### [What to work on]
Reproduce each line of the records below verbatim.

Top of Provided material

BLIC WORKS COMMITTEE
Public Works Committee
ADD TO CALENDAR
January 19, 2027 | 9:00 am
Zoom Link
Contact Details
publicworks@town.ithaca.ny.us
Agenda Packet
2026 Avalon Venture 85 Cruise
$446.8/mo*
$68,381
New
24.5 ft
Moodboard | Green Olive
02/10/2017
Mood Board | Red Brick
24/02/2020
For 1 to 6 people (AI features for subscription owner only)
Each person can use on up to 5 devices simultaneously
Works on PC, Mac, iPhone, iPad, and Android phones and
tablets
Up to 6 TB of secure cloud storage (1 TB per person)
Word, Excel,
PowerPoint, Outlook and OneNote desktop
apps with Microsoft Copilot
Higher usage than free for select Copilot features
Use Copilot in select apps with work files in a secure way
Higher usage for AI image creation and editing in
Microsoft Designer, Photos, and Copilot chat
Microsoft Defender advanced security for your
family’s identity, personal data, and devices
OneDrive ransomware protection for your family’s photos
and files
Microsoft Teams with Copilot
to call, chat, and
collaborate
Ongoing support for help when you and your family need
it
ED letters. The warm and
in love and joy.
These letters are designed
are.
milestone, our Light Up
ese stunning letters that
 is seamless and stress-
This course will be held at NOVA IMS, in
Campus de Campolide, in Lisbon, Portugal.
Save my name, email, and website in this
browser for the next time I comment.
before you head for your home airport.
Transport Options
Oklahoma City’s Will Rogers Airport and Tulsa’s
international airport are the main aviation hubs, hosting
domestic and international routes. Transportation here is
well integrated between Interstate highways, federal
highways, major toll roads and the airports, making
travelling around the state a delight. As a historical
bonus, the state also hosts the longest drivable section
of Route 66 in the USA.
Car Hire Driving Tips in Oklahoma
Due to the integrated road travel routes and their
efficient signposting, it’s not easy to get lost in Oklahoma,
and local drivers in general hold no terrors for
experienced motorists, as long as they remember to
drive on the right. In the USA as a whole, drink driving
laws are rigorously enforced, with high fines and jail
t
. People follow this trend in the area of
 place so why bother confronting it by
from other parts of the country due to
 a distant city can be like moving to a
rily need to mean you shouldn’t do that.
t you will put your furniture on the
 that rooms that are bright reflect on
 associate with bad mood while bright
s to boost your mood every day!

Bottom of Provided material

### [Response box]
BLIC WORKS COMMITTEE
Public Works Committee
ADD TO CALENDAR
January 19, 2027 | 9:00 am
Zoom Link
Contact Details
publicworks@town.ithaca.ny.us
Agenda Packet
2026 Avalon Venture 85 Cruise
$446.8/mo*
$68,381
New
24.5 ft
Moodboard | Green Olive
02/10/2017
Mood Board | Red Brick
24/02/2020
For 1 to 6 people (AI features for subscription owner only)
Each person can use on up to 5 devices simultaneously
Works on PC, Mac, iPhone, iPad, and Android phones and
tablets
Up to 6 TB of secure cloud storage (1 TB per person)
Word, Excel,
PowerPoint, Outlook and OneNote desktop
apps with Microsoft Copilot
Higher usage than free for select Copilot features
Use Copilot in select apps with work files in a secure way
Higher usage for AI image creation and editing in
Microsoft Designer, Photos, and Copilot chat
Microsoft Defender advanced security for your
family’s identity, personal data, and devices
OneDrive ransomware protection for your family’s photos
and files
Microsoft Teams with Copilot
to call, chat, and
collaborate
Ongoing support for help when you and your family need
it
ED letters. The warm and
in love and joy.
These letters are designed
are.
milestone, our Light Up
ese stunning letters that
 is seamless and stress-
This course will be held at NOVA IMS, in
Campus de Campolide, in Lisbon, Portugal.
Save my name, email, and website in this
browser for the next time I comment.
before you head for your home airport.
Transport Options
Oklahoma City’s Will Rogers Airport and Tulsa’s
international airport are the main aviation hubs, hosting
domestic and international routes. Transportation here is
well integrated between Interstate highways, federal
highways, major toll roads and the airports, making
travelling around the state a delight. As a historical
bonus, the state also hosts the longest drivable section
of Route 66 in the USA.
Car Hire Driving Tips in Oklahoma
Due to the integrated road travel routes and their
efficient signposting, it’s not easy to get lost in Oklahoma,
and local drivers in general hold no terrors for
experienced motorists, as long as they remember to
drive on the right. In the USA as a whole, drink driving
laws are rigorously enforced, with high fines and jail
t
. People follow this trend in the area of
 place so why bother confronting it by
from other parts of the country due to
 a distant city can be like moving to a
rily need to mean you shouldn’t do that.
t you will put your furniture on the
 that rooms that are bright reflect on
 associate with bad mood while bright
s to boost your mood every day!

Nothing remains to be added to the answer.